§ WHAT IS EXPECTED
Output each line from the one that contains "Answer as a" to the final line of the data below, exactly, and include nothing else.

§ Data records
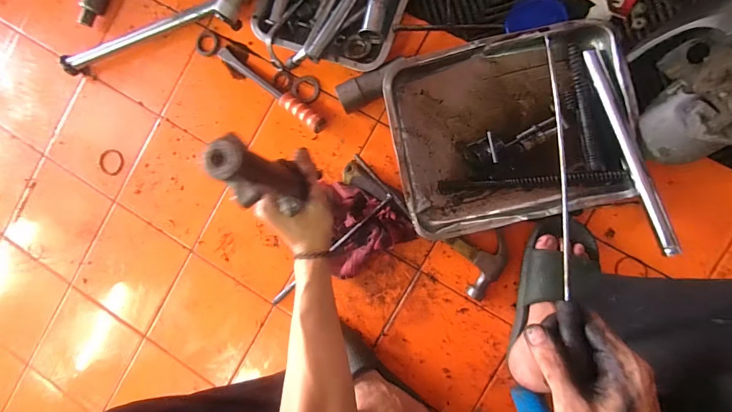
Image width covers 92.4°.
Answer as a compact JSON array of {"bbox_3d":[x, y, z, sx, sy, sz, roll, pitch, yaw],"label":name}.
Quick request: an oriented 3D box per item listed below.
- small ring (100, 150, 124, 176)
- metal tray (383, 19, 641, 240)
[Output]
[{"bbox_3d":[-0.528,-0.090,0.730,0.055,0.004,0.053,20,92,8],"label":"small ring"},{"bbox_3d":[0.239,-0.124,0.582,0.379,0.073,0.301,-12,87,8],"label":"metal tray"}]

§ WORKED SOLUTION
Answer as a compact JSON array of {"bbox_3d":[x, y, z, sx, sy, sz, roll, pitch, yaw],"label":name}.
Quick request: an oriented 3D box per item listed below.
- small ring (100, 150, 124, 176)
- metal tray (383, 19, 641, 240)
[Output]
[{"bbox_3d":[-0.528,-0.090,0.730,0.055,0.004,0.053,20,92,8],"label":"small ring"},{"bbox_3d":[0.239,-0.124,0.582,0.379,0.073,0.301,-12,87,8],"label":"metal tray"}]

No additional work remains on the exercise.